EU may ask European, Caribbean countries to shut down Golden Visas – CBI, RBI programmes

European Union is considering a major clampdown on golden visas and economic citizenship programmes within the region. As per reports, the EU will soon ask the Caribbean countries to shut down their residency and citizenship by investment programmes. As per sources, the decision will be finalised by May 2023.

Malta has at present agreed to European Union’s suggestion and is ready to close down its programme. The updates come as so much is going on around the golden visa programme, as in similar events, the United Kingdom also suspended their Tier 1 investor visa earlier this year.
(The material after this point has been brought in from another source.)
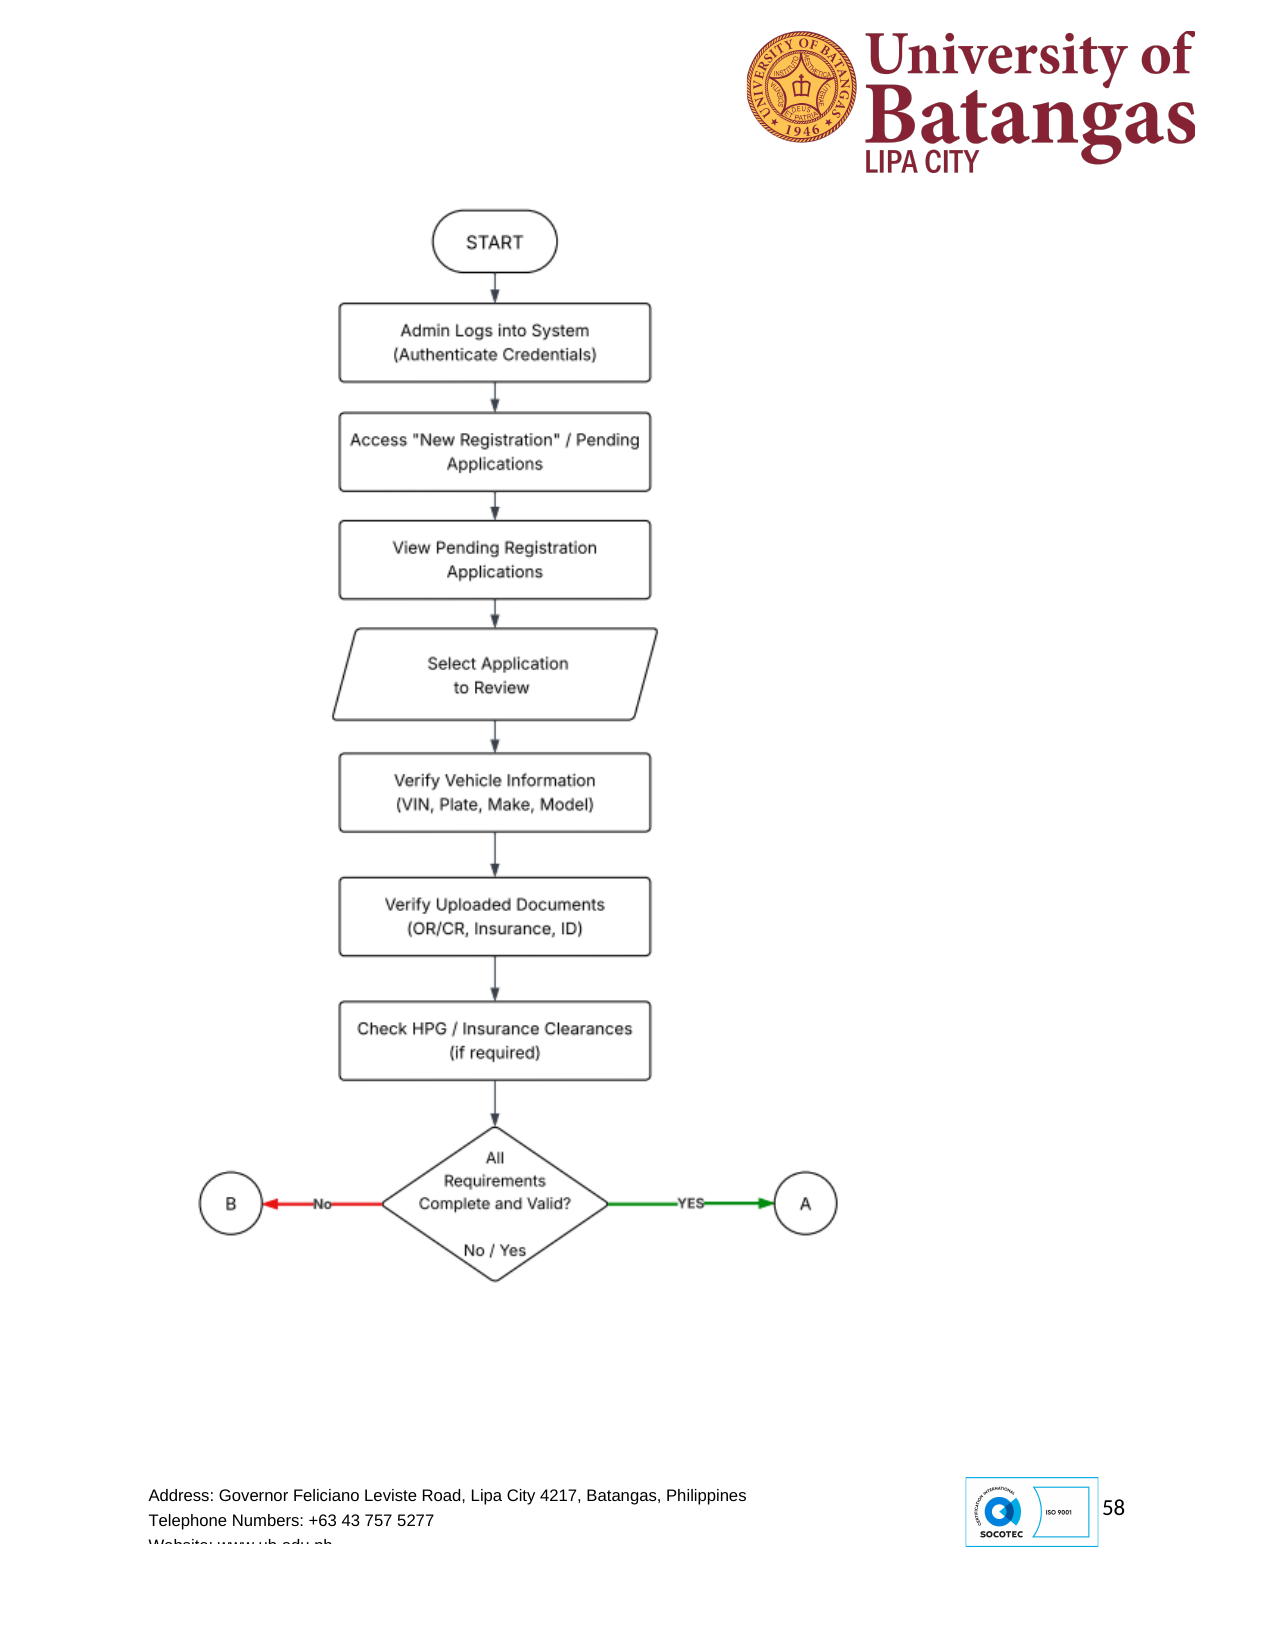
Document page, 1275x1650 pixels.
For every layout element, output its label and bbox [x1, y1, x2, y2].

picture [965, 1479, 1099, 1545]
picture [746, 31, 1195, 173]
picture [150, 200, 879, 1290]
It is expected that the European Union would strongly stress that all existing national programmes for selling passports be terminated without delay. Only Malta, Cyprus, and Bulgaria have such programmes in the EU, and all three countries have announced to phase them out. Recent votes in the Bulgarian parliamentary session have also committed to cancelling the programme.
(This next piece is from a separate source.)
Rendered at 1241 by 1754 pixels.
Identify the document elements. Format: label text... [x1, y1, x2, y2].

The golden visa and economic citizenship programmes have been hot topics for a few years. The European Union has been stressing the countries to either strengthen due diligence or shut down their programmes, citing security risks. The major developments arrived after a global call to restrict Russian oligarchs due to their potential steps into investing in such programmes after the Russia-Ukraine distress.

Following an official statement in March 2022, the European Parliament also pushes such countries to close their programmes.
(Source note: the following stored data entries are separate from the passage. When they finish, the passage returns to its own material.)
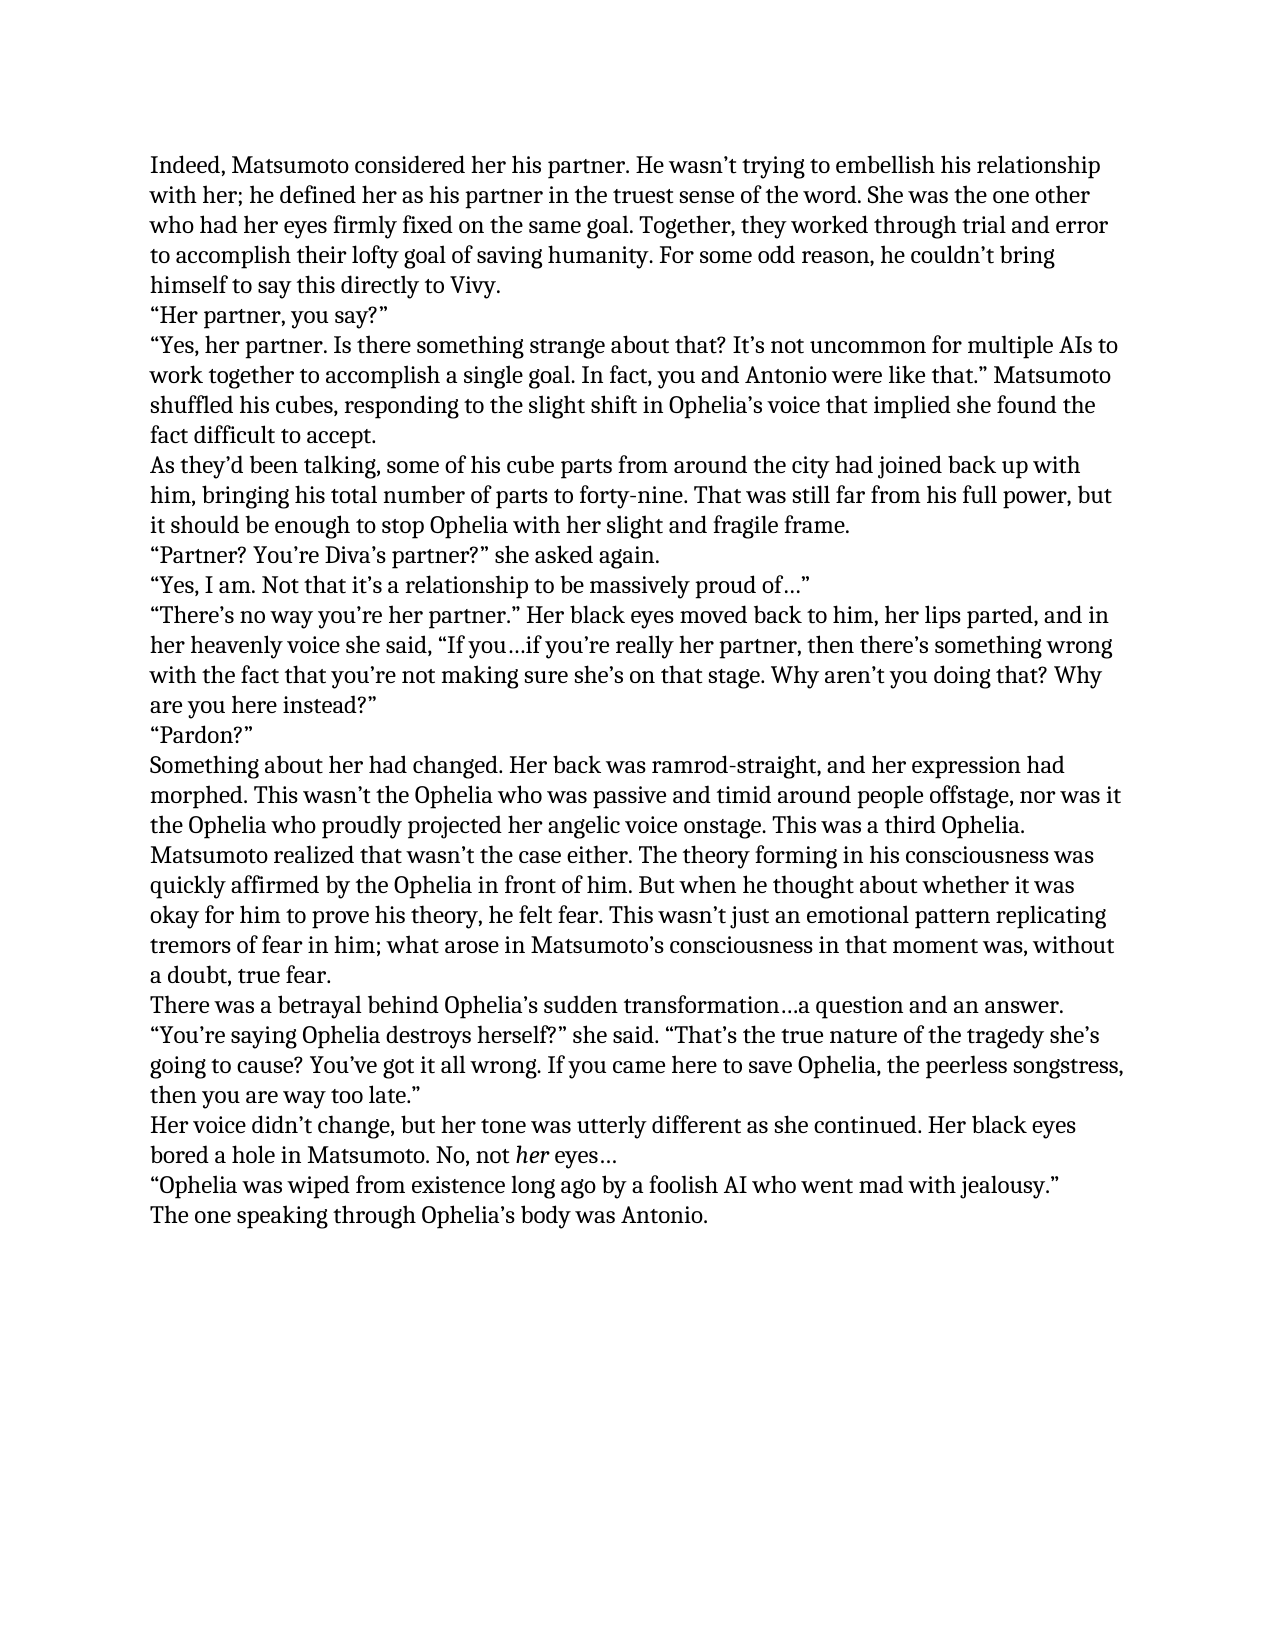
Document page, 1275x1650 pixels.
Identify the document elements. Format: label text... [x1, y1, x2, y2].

text Her voice didn’t change, but her tone was utterly different as she continued. Her black eyes bored a hole in Matsumoto. No, not her eyes… [150, 1110, 1125, 1170]
text “Her partner, you say?” [150, 300, 1125, 330]
text “Yes, her partner. Is there something strange about that? It’s not uncommon for multiple AIs to work together to accomplish a single goal. In fact, you and Antonio were like that.” Matsumoto shuffled his cubes, responding to the slight shift in Ophelia’s voice that implied she found the fact difficult to accept. [150, 330, 1125, 450]
text The one speaking through Ophelia’s body was Antonio. [150, 1200, 1125, 1230]
text “There’s no way you’re her partner.” Her black eyes moved back to him, her lips parted, and in her heavenly voice she said, “If you…if you’re really her partner, then there’s something wrong with the fact that you’re not making sure she’s on that stage. Why aren’t you doing that? Why are you here instead?” [150, 600, 1125, 720]
text “Ophelia was wiped from existence long ago by a foolish AI who went mad with jealousy.” [150, 1170, 1125, 1200]
text As they’d been talking, some of his cube parts from around the city had joined back up with him, bringing his total number of parts to forty-nine. That was still far from his full power, but it should be enough to stop Ophelia with her slight and fragile frame. [150, 450, 1125, 540]
text There was a betrayal behind Ophelia’s sudden transformation…a question and an answer. [150, 990, 1125, 1020]
text “You’re saying Ophelia destroys herself?” she said. “That’s the true nature of the tragedy she’s going to cause? You’ve got it all wrong. If you came here to save Ophelia, the peerless songstress, then you are way too late.” [150, 1020, 1125, 1110]
text Matsumoto realized that wasn’t the case either. The theory forming in his consciousness was quickly affirmed by the Ophelia in front of him. But when he thought about whether it was okay for him to prove his theory, he felt fear. This wasn’t just an emotional pattern replicating tremors of fear in him; what arose in Matsumoto’s consciousness in that moment was, without a doubt, true fear. [150, 840, 1125, 990]
text Something about her had changed. Her back was ramrod-straight, and her expression had morphed. This wasn’t the Ophelia who was passive and timid around people offstage, nor was it the Ophelia who proudly projected her angelic voice onstage. This was a third Ophelia. [150, 750, 1125, 840]
text “Partner? You’re Diva’s partner?” she asked again. [150, 540, 1125, 570]
text “Yes, I am. Not that it’s a relationship to be massively proud of…” [150, 570, 1125, 600]
text “Pardon?” [150, 720, 1125, 750]
text Indeed, Matsumoto considered her his partner. He wasn’t trying to embellish his relationship with her; he defined her as his partner in the truest sense of the word. She was the one other who had her eyes firmly fixed on the same goal. Together, they worked through trial and error to accomplish their lofty goal of saving humanity. For some odd reason, he couldn’t bring himself to say this directly to Vivy. [150, 150, 1125, 300]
Citizenship by investment or residency by investment programmes are becoming popular, and it has grown into a billion-dollar industry. Many high-net-worth individuals view it as a roadmap to escape stressful situations and seek safe havens.

The programmes allow the ultra-wealthy to buy citizenship directly by making an investment into an authorised real estate or government bonds. Some countries offer multiple investment routes to lure these wealthy investors. One of the major setbacks of such programmes is many countries do not even require the investor/individual to visit the country either before or after the citizenship is granted.

The Cyprus Golden visa was shutdown due to widespread controversies of fast-tracking applications and granting citizenship to people without any background or due diligence checks. The programme was later closed down following a widespread outcry by international media groups after a scandal unfolded.

Similarly, a multi-island Pacific country, Vanuatu, lost its visa-free access to Europe after it failed to strengthen its due diligence checks and continued granting citizenship to illicit individuals.

It is not just small countries or islands that have been walking the route of such programmes, developed and rich countries like the United Kingdom have also been on similar routes. The UK’s Tier 1 visa allowed citizenship or residency to rich investors from around the world at a whopping £2m. The programme was closed after banks carried insufficient background checks on the investors, thus posing a risk to the country’s safety and security.